Apesar da relação pessoal entre Jair Bolsonaro e Donald Trump, os EUA não agiram para acelerar a abertura de negociações para o Brasil entrar na OCDE

A eleição de Joe Biden para a Presidência dos EUA deverá ter impacto também na acessão mais rápida ou não do Brasil na Organização para Cooperação e Desenvolvimento Econômico (OCDE), que é cada vez mais importante instrumento das democracias de mercado para elaborar normas e regras na economia global.

O governo de Jair Bolsonaro vinha insistindo com os americanos para acelerar a abertura das negociações para o país entrar na organização. É algo que a Casa Branca tinha prometido mas não agiu para que isso acontecesse, apesar da ligação entre Trump e Bolsonaro.

Agora, a expectativa em Brasília é que Biden, mais pragmático, não foque no comportamento de fã de Bolsonaro e sim na estratégia de poder contar com o Brasil na OCDE ao lado de Washington em questões de governança global.

A situação está confusa na OCDE porque às vésperas da eleição nos EUA, Trump apresentou um candidato para ser o próximo secretário-geral da OCDE, para substituir o mexicano Ángel Gurría a partir de 1º de junho de 2021.

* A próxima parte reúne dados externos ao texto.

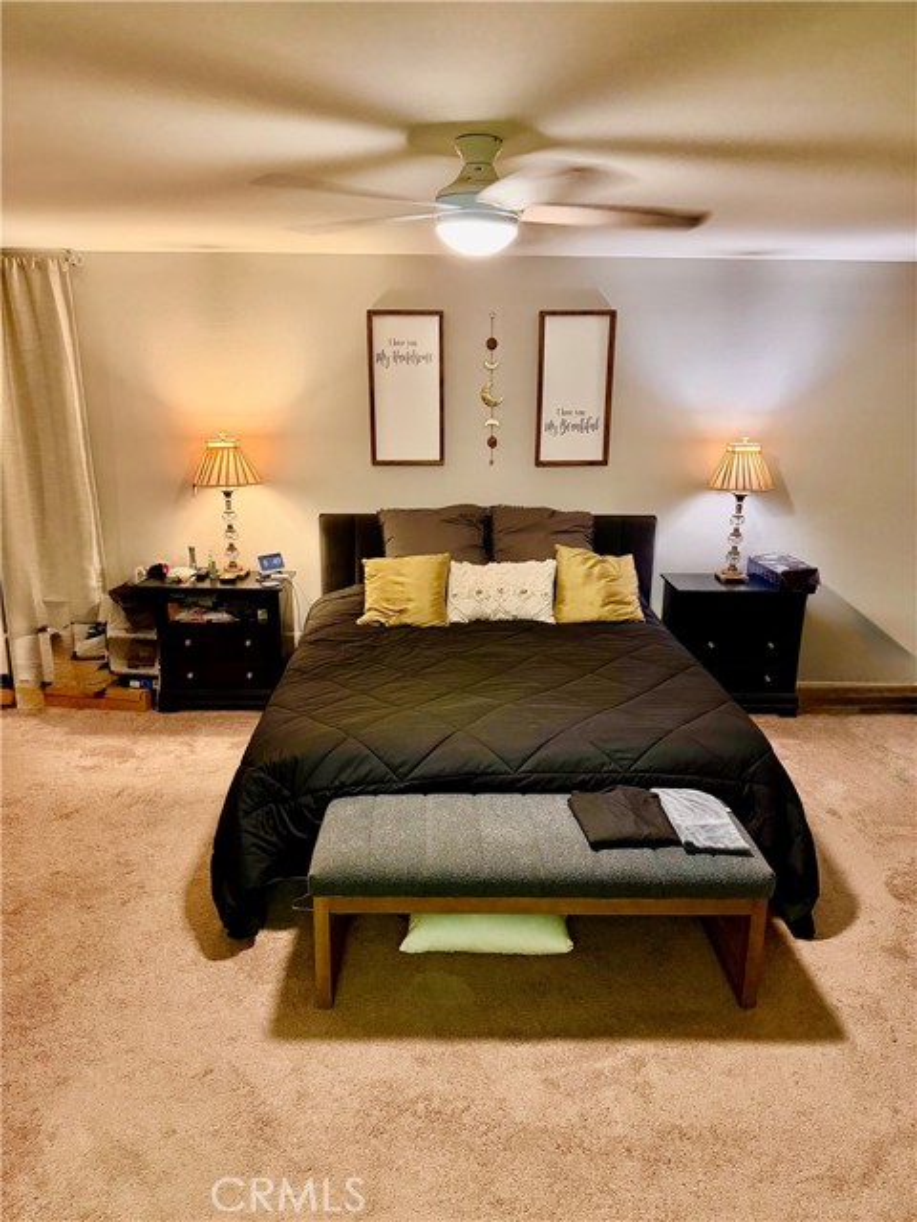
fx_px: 848
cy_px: 611
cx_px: 458
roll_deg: -0.3
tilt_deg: -14.9
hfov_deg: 56.8
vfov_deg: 71.6
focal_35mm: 24
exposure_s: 1/60
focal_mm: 6.76
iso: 640
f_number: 1.78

O escolhido foi Christopher Liddell, subchefe da equipe na Casa Branca, equivalente a subchefe da Casa Civil no Brasil. No total, há candidatos na OCDE, apresentados também pela Suécia, Suíça, Grécia, República Checa, Polônia, Estônia, Austrália.

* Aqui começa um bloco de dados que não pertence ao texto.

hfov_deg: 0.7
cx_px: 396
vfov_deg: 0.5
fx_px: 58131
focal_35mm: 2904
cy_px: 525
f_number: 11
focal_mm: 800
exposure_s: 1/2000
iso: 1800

Normalmente, a administração que está entrando aceita manter o candidato apresentado pelo governo anterior. Mas Liddell tem um perfil que desagrada os democratas. Assim, não seria uma surpresa se o governo Biden acabar apoiando a sueca Cecília Malmström, para quem as prioridades da organização devem ser “a retomada econômica e ecológica, a continuação da revolução digital e o crescimento inclusivo” - posição mais em linha com os democratas.

Uma vitória de Malmström poderia acelerar o processo de alargamento da OCDE. E no momento o plano é de os próximos a iniciarem negociações de entrada são o Brasil e a Romênia.

Biden anunciou durante a campanha que promoveria uma reunião de cúpula pela democracia no primeiro ano de seu mandato, em torno de compromissos e princípios nesse contexto. Essa cúpula pode ser a primeira oportunidade para Bolsonaro dar uma virada em direção ao democrata. Se ficar fora, o país estará realmente isolado.